_Exercise details_. Using the entries that follow, give the number of lines containing the string "linecap". Write nothing besides that number.

------ Data for review ------

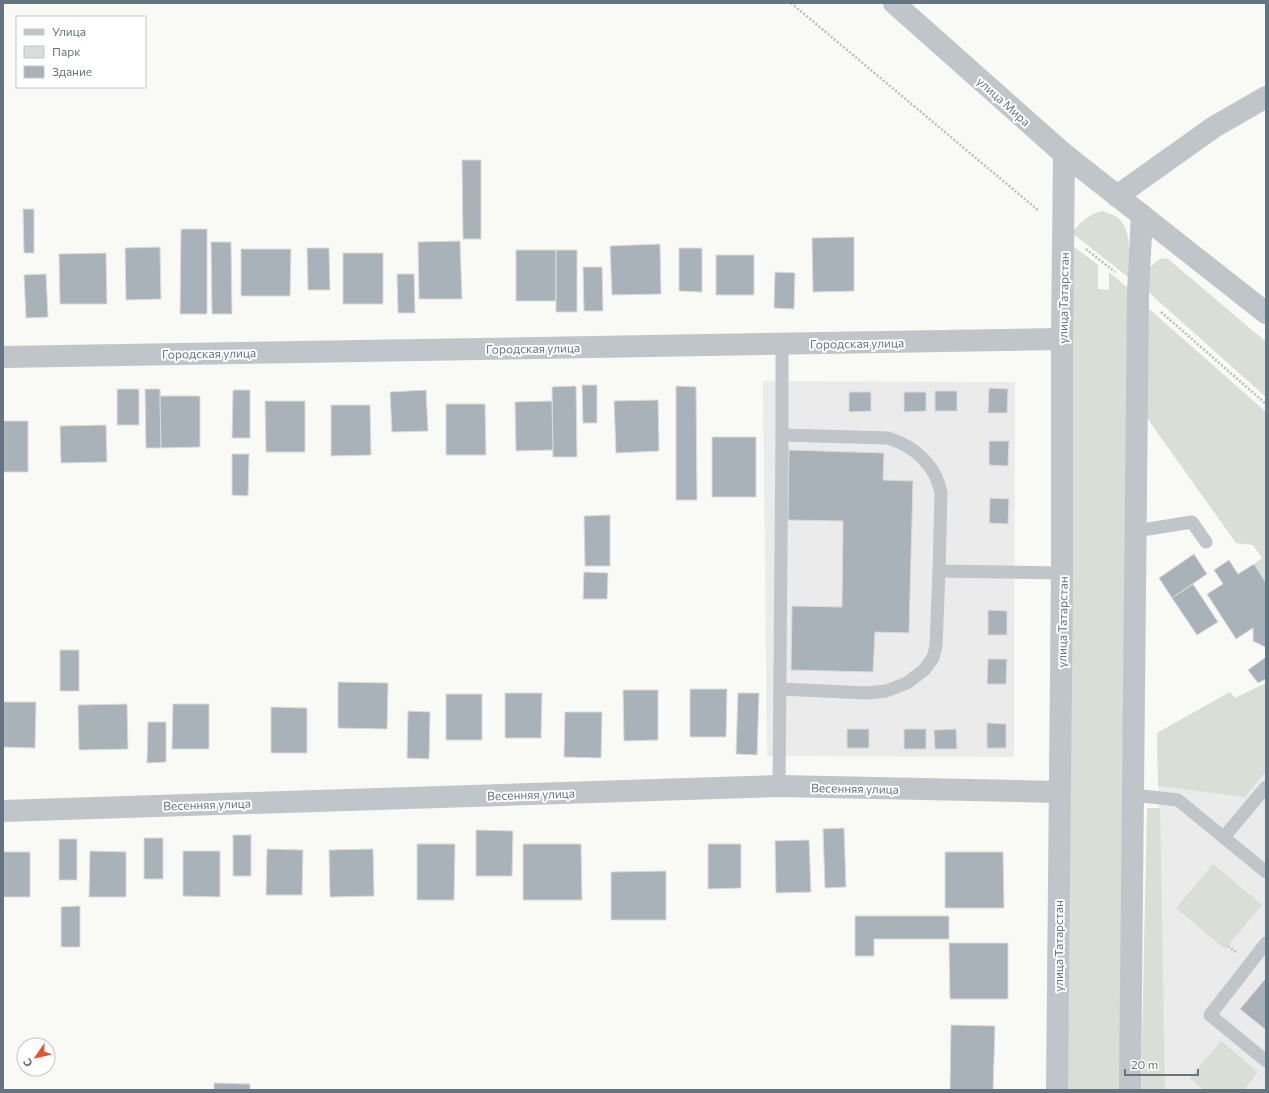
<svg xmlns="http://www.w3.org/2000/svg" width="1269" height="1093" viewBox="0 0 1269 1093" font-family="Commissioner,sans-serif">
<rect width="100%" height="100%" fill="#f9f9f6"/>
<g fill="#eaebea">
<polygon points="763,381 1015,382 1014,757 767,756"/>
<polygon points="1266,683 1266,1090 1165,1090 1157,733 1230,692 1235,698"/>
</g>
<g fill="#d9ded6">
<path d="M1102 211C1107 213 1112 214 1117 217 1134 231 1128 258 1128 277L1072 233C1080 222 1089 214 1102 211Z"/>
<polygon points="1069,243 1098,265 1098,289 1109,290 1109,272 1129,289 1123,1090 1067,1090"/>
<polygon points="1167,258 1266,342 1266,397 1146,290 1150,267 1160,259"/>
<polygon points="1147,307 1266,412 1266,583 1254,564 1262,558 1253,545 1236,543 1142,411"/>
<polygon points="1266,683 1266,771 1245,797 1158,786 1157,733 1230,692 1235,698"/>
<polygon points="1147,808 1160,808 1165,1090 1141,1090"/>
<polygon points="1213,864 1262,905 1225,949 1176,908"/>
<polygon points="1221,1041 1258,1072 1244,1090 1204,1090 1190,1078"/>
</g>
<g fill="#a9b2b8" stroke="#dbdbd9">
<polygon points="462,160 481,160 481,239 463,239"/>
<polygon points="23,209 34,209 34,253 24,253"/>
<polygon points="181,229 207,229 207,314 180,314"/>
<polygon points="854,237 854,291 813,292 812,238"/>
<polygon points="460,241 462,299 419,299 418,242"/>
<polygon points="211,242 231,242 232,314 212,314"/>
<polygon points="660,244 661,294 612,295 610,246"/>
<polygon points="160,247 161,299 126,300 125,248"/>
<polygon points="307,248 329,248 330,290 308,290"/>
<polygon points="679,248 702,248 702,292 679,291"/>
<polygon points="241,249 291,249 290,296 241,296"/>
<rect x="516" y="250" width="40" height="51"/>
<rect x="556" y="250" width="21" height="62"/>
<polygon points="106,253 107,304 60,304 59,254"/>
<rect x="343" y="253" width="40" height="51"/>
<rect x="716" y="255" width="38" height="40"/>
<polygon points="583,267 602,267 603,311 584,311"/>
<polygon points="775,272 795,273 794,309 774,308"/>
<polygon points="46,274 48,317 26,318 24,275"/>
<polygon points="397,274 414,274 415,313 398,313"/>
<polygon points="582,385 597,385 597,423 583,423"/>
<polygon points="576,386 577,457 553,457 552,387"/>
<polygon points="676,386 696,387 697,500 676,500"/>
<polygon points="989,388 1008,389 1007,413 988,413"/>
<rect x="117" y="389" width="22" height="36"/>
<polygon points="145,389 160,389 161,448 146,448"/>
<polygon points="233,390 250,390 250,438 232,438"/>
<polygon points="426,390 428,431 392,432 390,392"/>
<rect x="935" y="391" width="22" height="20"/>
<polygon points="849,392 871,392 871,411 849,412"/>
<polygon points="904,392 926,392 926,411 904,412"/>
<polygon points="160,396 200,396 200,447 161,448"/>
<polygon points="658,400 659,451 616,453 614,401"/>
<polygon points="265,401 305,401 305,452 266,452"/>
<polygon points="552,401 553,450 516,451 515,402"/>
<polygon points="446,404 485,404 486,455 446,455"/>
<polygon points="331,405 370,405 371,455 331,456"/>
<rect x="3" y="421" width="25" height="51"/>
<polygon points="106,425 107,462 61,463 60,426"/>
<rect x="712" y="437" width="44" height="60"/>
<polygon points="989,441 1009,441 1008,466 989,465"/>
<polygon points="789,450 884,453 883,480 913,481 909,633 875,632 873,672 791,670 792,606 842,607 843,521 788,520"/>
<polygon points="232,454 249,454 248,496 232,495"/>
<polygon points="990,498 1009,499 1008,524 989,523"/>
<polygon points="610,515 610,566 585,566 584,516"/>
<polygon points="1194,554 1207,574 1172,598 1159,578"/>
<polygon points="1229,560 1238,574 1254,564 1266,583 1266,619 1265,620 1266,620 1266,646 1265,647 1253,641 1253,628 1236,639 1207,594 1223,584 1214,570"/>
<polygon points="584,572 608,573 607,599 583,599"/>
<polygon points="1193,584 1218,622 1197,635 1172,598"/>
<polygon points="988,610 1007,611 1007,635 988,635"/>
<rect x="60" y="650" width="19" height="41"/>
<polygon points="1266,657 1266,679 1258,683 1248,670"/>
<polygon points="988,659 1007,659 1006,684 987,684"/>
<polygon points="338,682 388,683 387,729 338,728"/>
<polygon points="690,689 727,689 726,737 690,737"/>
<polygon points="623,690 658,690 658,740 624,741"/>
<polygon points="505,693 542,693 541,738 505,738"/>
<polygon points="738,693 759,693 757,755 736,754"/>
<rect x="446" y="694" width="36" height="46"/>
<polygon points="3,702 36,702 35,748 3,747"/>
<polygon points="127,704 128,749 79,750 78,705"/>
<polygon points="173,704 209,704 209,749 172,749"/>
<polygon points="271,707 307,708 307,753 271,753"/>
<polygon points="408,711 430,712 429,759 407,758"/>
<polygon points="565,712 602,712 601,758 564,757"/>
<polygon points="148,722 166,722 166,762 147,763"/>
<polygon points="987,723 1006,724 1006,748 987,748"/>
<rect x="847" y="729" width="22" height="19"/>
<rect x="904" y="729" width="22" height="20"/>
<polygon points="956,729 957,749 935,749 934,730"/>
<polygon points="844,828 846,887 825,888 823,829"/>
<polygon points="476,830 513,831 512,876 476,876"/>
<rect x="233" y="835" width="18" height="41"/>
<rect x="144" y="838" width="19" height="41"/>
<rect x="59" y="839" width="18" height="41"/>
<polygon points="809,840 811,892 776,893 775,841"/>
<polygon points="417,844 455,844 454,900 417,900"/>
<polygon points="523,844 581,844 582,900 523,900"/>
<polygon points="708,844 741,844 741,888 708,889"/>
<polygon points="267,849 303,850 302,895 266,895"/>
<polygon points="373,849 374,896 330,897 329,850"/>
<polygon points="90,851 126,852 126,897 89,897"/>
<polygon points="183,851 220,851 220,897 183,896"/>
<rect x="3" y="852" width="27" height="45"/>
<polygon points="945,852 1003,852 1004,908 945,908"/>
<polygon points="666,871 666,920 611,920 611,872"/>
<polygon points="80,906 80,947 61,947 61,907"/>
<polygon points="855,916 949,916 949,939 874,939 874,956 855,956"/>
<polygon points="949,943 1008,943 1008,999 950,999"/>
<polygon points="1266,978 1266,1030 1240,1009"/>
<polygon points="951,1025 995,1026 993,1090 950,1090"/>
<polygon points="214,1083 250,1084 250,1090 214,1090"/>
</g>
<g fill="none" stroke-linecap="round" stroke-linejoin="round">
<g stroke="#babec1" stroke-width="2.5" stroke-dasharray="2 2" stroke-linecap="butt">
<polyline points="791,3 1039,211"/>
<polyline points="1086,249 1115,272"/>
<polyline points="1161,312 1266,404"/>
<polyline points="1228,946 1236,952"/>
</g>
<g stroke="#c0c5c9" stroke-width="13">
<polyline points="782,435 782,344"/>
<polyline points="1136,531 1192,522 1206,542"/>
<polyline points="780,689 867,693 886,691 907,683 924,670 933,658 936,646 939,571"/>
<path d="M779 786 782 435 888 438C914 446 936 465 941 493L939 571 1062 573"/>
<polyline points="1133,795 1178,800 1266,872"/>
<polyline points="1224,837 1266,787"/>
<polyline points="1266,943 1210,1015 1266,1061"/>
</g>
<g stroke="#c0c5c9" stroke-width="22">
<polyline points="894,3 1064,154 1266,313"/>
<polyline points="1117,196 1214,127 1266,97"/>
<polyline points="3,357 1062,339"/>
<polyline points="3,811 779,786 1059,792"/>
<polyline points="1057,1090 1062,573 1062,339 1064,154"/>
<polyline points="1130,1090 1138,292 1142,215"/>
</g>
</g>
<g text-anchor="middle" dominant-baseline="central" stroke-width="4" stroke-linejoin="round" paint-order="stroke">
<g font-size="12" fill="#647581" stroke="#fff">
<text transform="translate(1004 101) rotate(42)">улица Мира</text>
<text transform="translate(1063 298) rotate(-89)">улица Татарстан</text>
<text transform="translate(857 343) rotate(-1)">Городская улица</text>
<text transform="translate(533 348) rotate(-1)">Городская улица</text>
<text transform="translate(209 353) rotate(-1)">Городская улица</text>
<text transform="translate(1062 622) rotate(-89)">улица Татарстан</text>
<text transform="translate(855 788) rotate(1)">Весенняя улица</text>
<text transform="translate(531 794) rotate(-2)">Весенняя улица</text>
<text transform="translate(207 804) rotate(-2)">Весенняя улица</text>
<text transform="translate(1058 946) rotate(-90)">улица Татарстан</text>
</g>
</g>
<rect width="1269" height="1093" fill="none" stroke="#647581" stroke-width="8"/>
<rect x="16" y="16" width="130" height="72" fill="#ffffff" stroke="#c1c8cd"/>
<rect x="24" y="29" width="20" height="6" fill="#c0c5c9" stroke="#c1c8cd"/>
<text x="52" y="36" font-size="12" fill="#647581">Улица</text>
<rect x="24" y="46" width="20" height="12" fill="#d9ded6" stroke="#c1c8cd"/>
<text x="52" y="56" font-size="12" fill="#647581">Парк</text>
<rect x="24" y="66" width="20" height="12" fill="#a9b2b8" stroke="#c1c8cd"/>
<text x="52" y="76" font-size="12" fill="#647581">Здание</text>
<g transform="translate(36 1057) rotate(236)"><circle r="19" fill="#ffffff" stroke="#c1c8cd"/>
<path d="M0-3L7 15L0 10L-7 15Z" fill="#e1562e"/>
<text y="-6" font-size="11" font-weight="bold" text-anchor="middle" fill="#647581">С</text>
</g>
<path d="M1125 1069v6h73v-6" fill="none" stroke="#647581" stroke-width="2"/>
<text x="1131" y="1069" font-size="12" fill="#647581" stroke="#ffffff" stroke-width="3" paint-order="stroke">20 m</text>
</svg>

------

_Response area_. 2